My algo had a market buy of ULTA at todays open. Open auction came in at $377.66. Paper trading produced a paper OPG buy price of $381.77 or 1.1% higher. At the current time, there have been 37k shares traded with the high of the day at $381.75 and, if purchased at the open auction price, my algorithm trade would already have exited with the profit target having been hit. The last trade at the time of this post was $381.01 which is still above my profit target for the algorithm trade.

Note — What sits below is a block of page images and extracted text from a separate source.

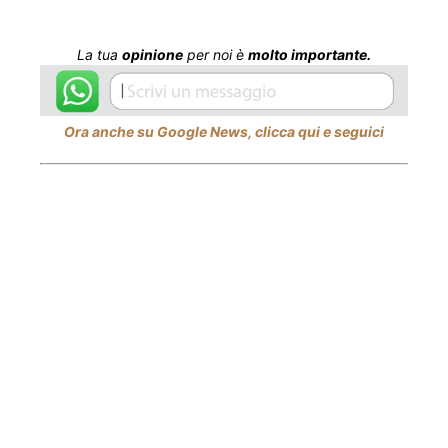
La tua
opinione
per noi è
molto importante.
Ora anche su Google News, clicca qui e seguici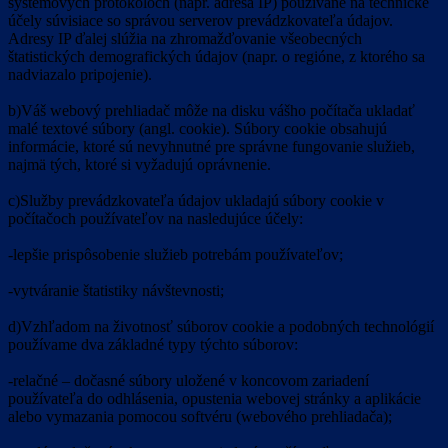
systémových protokoloch (napr. adresa IP) používané na technické
účely súvisiace so správou serverov prevádzkovateľa údajov.
Adresy IP ďalej slúžia na zhromažďovanie všeobecných
štatistických demografických údajov (napr. o regióne, z ktorého sa
nadviazalo pripojenie).
b)Váš webový prehliadač môže na disku vášho počítača ukladať
malé textové súbory (angl. cookie). Súbory cookie obsahujú
informácie, ktoré sú nevyhnutné pre správne fungovanie služieb,
najmä tých, ktoré si vyžadujú oprávnenie.
c)Služby prevádzkovateľa údajov ukladajú súbory cookie v
počítačoch používateľov na nasledujúce účely:
-lepšie prispôsobenie služieb potrebám používateľov;
-vytváranie štatistiky návštevnosti;
d)Vzhľadom na životnosť súborov cookie a podobných technológií
používame dva základné typy týchto súborov:
-relačné – dočasné súbory uložené v koncovom zariadení
používateľa do odhlásenia, opustenia webovej stránky a aplikácie
alebo vymazania pomocou softvéru (webového prehliadača);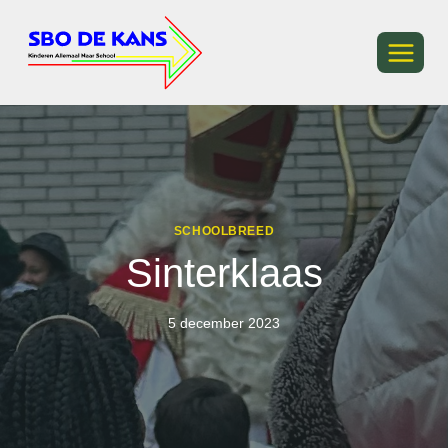
Ga
naar
de
inhoud
SCHOOLBREED
Sinterklaas
5 december 2023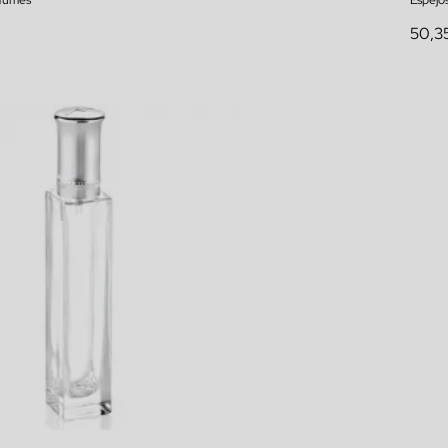
rfumes
Espejo
50,3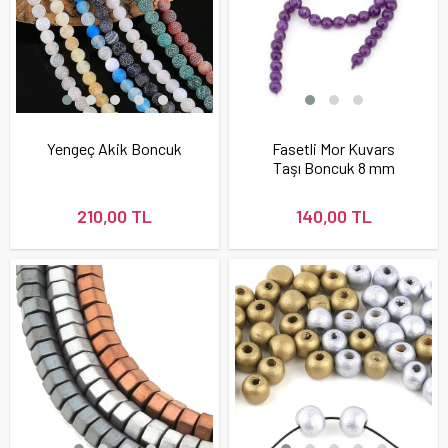
Yengeç Akik Boncuk
Fasetli Mor Kuvars
Taşı Boncuk 8 mm
210,00 TL
140,00 TL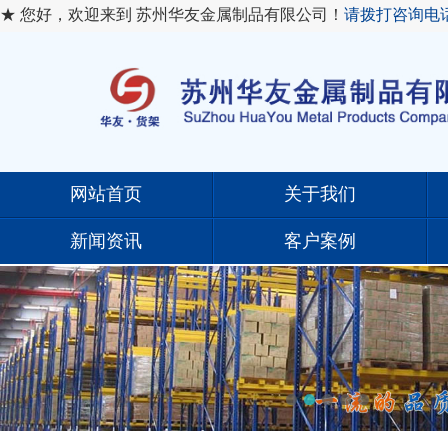
★ 您好，欢迎来到 苏州华友金属制品有限公司！
请拨打咨询电
网站首页
关于我们
新闻资讯
客户案例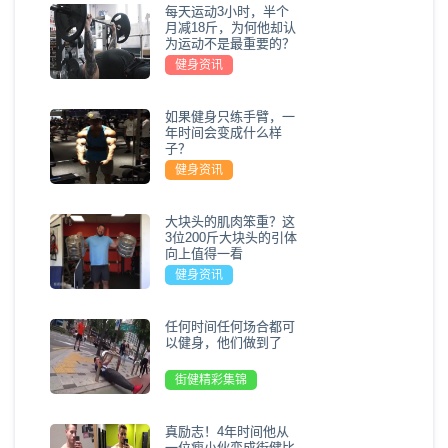
每天运动3小时，半个
月减18斤，为何他却认
为运动不是最重要的？
健身资讯
如果健身只练手臂，一
年时间会变成什么样
子？
健身资讯
大块头的肌肉笨重？这
3位200斤大块头的引体
向上值得一看
健身资讯
任何时间任何场合都可
以健身，他们做到了
街健精彩集锦
真励志！4年时间他从
一位瘦小伙变成街健比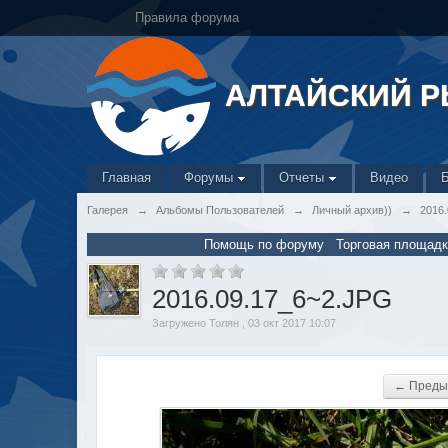
Правила форума
АЛТАЙСКИЙ 
Главная
Форумы
Отчеты
Видео
Галерея
→
Альбомы Пользователей
→
Личный архив))
→
2016
Помощь по форуму
Торговая площадк
2016.09.17_6~2.JPG
Загружено Толян , 03 окт 2017 10:07
← Преды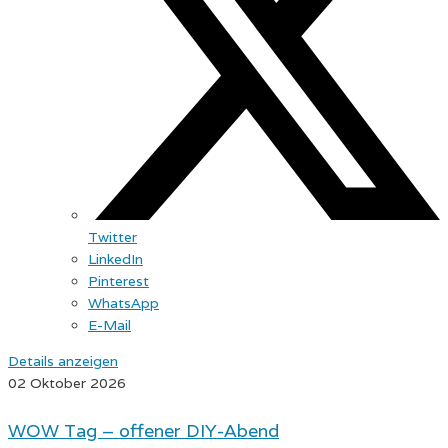
Twitter
LinkedIn
Pinterest
WhatsApp
E-Mail
Details anzeigen
02 Oktober 2026
WOW Tag – offener DIY-Abend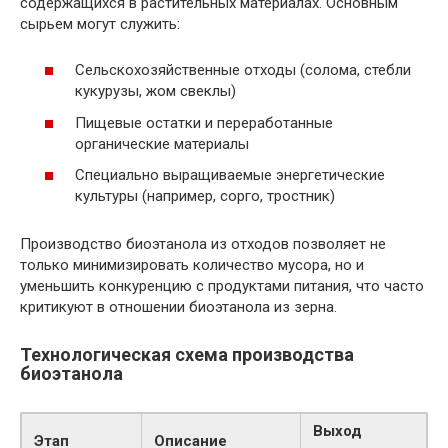
содержащихся в растительных материалах. Основным
сырьем могут служить:
Сельскохозяйственные отходы (солома, стебли
кукурузы, жом свеклы)
Пищевые остатки и переработанные
органические материалы
Специально выращиваемые энергетические
культуры (например, сорго, тростник)
Производство биоэтанола из отходов позволяет не
только минимизировать количество мусора, но и
уменьшить конкуренцию с продуктами питания, что часто
критикуют в отношении биоэтанола из зерна.
Технологическая схема производства
биоэтанола
Выход
Этап
Описание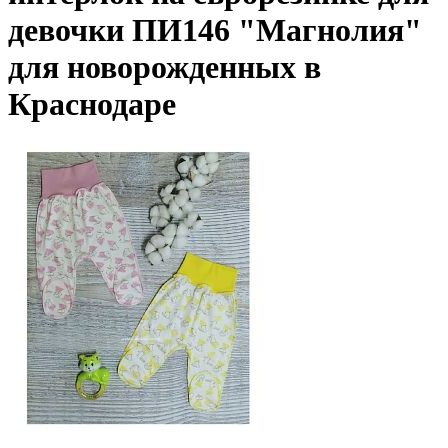
девочки ПИ146 "Магнолия"
для новорожденных в
Краснодаре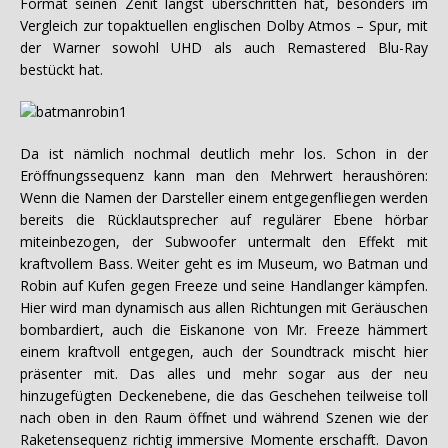
Format seinen Zenit längst überschritten hat, besonders im
Vergleich zur topaktuellen englischen Dolby Atmos – Spur, mit
der Warner sowohl UHD als auch Remastered Blu-Ray
bestückt hat.
Da ist nämlich nochmal deutlich mehr los. Schon in der
Eröffnungssequenz kann man den Mehrwert heraushören:
Wenn die Namen der Darsteller einem entgegenfliegen werden
bereits die Rücklautsprecher auf regulärer Ebene hörbar
miteinbezogen, der Subwoofer untermalt den Effekt mit
kraftvollem Bass. Weiter geht es im Museum, wo Batman und
Robin auf Kufen gegen Freeze und seine Handlanger kämpfen.
Hier wird man dynamisch aus allen Richtungen mit Geräuschen
bombardiert, auch die Eiskanone von Mr. Freeze hämmert
einem kraftvoll entgegen, auch der Soundtrack mischt hier
präsenter mit. Das alles und mehr sogar aus der neu
hinzugefügten Deckenebene, die das Geschehen teilweise toll
nach oben in den Raum öffnet und während Szenen wie der
Raketensequenz richtig immersive Momente erschafft. Davon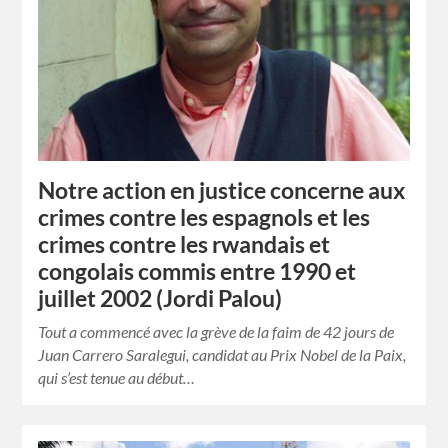
Notre action en justice concerne aux
crimes contre les espagnols et les
crimes contre les rwandais et
congolais commis entre 1990 et
juillet 2002 (Jordi Palou)
Tout a commencé avec la grève de la faim de 42 jours de
Juan Carrero Saralegui, candidat au Prix Nobel de la Paix,
qui s’est tenue au début…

But the really funny / sad part is that, while my algo would have already successfully completed the trade, the position is showing as underwater in the paper account and my entry price is actually above the current day’s high, an hour+ after the market open and with the stock having moved up nicely from the open.

The primary use case for paper trading is to debug one’s algo and not necessarily to test one’s strategy. While the intention is to have paper trading simulate live trading, there are limitations. The two here are 1) paper orders always fill at the current bid/ask (ask for buy orders / bid for sell orders). This does a pretty good job (actually worst case) of simulating regular market orders, it doesn’t simulate MOO and MOC orders which fill independent of the bid/ask prices. 2) there is a built in randomizer which, every once in awhile, creates a partial fill. This too does a pretty good job of simulating regular market orders, but doesn’t do so well with MOO and MOC orders which generally always (though not 100%) fill complete.

Alpaca is moving towards aligning paper simulations with live execution. But again, the current focus is on the features and not foremost on simulating the fill prices. That said, better simulation of MOO and MOC orders is on our roadmap.